▶ WHAT TO PRODUCE
Search the records for lines with the word "bladder" and copy each match.
== == ==
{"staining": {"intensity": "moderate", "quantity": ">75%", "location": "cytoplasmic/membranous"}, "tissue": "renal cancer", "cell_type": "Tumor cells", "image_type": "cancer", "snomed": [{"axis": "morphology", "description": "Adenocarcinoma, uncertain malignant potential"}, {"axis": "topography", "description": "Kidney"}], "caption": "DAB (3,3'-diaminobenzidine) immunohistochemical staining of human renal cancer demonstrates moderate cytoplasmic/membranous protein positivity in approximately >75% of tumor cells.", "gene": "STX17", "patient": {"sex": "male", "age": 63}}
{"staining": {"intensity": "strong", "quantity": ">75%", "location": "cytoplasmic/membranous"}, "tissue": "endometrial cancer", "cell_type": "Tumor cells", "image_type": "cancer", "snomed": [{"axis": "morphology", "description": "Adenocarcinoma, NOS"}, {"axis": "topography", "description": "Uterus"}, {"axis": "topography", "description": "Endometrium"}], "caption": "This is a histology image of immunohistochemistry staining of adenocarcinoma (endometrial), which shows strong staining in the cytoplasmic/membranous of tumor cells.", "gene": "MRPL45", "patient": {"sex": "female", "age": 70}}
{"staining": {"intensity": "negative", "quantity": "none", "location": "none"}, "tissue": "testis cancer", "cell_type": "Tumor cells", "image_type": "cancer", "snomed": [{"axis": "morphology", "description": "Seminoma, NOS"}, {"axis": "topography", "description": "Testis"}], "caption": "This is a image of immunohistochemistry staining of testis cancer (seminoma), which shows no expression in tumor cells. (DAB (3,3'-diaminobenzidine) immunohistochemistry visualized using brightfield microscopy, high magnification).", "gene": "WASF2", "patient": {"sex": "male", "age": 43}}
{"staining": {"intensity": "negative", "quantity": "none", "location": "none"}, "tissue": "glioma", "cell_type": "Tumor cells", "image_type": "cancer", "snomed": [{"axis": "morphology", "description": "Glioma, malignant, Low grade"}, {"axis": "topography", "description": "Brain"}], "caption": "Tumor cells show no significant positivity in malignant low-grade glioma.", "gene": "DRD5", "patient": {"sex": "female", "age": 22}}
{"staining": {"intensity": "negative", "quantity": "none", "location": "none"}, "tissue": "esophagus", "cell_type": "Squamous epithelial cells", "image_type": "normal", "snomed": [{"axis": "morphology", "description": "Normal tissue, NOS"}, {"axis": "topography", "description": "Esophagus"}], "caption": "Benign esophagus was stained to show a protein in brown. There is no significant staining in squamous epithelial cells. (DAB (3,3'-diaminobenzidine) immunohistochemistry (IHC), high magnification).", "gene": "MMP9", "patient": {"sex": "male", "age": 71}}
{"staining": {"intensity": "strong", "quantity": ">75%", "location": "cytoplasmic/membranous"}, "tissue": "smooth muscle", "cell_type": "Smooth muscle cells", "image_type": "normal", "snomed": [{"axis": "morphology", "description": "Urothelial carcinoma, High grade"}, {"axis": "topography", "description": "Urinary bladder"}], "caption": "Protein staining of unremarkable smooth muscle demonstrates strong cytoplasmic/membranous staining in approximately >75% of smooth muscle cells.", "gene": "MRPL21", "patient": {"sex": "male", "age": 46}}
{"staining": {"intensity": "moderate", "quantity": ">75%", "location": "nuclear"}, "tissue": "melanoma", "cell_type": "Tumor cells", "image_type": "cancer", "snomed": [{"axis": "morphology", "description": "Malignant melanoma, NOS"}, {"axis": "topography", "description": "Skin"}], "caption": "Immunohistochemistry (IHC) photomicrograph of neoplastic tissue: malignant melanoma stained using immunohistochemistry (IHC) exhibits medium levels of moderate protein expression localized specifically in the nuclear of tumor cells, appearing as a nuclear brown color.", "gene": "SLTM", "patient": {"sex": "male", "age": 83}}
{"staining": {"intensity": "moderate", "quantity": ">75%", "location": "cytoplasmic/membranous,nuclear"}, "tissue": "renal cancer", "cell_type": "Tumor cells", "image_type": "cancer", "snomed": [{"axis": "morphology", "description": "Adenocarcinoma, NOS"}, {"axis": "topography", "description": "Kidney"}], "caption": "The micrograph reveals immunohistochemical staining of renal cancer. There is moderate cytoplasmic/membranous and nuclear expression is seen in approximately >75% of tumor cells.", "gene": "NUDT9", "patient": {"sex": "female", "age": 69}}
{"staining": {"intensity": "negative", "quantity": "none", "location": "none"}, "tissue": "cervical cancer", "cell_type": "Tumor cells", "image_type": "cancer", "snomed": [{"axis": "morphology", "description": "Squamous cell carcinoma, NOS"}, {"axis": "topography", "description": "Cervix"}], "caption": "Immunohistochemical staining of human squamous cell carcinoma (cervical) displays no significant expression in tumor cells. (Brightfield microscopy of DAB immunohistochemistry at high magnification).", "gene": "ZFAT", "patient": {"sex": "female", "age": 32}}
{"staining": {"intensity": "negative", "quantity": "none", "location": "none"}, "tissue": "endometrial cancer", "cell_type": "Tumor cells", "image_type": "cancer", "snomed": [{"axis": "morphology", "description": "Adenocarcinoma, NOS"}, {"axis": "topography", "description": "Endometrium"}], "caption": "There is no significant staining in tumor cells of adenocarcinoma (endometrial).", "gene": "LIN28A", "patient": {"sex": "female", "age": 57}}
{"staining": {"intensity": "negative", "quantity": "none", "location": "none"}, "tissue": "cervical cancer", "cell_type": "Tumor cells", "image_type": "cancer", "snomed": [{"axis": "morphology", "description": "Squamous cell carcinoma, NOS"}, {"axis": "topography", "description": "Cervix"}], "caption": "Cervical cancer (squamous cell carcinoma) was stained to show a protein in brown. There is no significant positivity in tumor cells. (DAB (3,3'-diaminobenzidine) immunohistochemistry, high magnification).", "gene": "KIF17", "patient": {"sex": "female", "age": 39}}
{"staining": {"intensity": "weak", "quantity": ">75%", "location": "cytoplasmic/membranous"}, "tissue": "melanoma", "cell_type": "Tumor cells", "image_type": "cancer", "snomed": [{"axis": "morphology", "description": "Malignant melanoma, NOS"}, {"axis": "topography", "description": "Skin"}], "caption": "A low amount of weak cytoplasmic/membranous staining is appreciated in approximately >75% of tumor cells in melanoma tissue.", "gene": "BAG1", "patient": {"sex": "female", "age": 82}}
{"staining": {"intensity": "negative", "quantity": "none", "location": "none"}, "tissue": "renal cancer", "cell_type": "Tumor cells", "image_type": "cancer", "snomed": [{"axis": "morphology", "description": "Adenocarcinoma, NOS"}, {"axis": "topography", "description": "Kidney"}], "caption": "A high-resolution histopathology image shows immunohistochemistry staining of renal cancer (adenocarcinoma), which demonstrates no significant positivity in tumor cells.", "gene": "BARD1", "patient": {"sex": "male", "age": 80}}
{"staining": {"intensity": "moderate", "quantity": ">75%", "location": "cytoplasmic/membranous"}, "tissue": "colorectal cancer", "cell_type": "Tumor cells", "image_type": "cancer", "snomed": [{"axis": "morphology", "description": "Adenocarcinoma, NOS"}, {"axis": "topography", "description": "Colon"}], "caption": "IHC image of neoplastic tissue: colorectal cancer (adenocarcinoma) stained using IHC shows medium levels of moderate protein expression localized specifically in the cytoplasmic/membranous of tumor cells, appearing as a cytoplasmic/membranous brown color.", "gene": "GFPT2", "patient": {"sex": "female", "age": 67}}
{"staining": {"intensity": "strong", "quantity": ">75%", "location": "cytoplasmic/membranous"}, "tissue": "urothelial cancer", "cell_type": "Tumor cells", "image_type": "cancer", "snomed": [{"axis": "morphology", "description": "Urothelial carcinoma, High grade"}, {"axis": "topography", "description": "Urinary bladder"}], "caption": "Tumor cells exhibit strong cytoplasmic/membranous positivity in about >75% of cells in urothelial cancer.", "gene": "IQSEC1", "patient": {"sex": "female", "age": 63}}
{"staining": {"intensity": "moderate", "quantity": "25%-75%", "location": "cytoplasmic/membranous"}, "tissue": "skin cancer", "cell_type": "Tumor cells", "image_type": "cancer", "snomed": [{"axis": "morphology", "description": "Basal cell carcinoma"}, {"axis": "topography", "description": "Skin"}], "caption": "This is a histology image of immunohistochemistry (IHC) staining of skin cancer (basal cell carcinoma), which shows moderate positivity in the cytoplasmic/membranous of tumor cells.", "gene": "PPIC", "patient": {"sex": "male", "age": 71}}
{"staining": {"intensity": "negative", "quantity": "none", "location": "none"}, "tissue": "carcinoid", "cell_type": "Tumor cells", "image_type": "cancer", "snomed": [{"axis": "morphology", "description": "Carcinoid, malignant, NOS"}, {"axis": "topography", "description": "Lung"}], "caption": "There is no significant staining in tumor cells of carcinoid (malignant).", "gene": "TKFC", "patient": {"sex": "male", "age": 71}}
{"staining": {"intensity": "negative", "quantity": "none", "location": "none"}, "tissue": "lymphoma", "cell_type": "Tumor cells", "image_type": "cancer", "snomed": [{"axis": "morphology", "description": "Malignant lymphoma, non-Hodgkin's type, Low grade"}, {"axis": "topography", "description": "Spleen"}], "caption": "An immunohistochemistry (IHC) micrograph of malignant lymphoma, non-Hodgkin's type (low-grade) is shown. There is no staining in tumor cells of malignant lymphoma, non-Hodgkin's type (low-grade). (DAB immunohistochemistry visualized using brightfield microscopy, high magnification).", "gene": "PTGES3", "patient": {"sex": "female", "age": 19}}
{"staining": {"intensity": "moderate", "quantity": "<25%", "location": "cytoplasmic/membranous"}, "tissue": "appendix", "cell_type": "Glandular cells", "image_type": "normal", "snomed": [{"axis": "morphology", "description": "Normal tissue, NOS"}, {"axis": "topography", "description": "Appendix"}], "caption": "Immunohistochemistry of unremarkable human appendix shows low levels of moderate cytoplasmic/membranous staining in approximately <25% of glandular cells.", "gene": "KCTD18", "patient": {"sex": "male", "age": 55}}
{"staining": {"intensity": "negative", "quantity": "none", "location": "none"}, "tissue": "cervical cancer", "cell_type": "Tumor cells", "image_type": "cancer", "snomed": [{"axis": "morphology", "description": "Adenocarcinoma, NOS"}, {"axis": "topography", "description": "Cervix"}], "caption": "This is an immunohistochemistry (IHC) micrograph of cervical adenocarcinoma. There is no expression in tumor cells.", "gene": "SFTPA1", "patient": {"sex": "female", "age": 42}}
== == ==
▶ WRITTEN RESPONSE
{"staining": {"intensity": "strong", "quantity": ">75%", "location": "cytoplasmic/membranous"}, "tissue": "smooth muscle", "cell_type": "Smooth muscle cells", "image_type": "normal", "snomed": [{"axis": "morphology", "description": "Urothelial carcinoma, High grade"}, {"axis": "topography", "description": "Urinary bladder"}], "caption": "Protein staining of unremarkable smooth muscle demonstrates strong cytoplasmic/membranous staining in approximately >75% of smooth muscle cells.", "gene": "MRPL21", "patient": {"sex": "male", "age": 46}}
{"staining": {"intensity": "strong", "quantity": ">75%", "location": "cytoplasmic/membranous"}, "tissue": "urothelial cancer", "cell_type": "Tumor cells", "image_type": "cancer", "snomed": [{"axis": "morphology", "description": "Urothelial carcinoma, High grade"}, {"axis": "topography", "description": "Urinary bladder"}], "caption": "Tumor cells exhibit strong cytoplasmic/membranous positivity in about >75% of cells in urothelial cancer.", "gene": "IQSEC1", "patient": {"sex": "female", "age": 63}}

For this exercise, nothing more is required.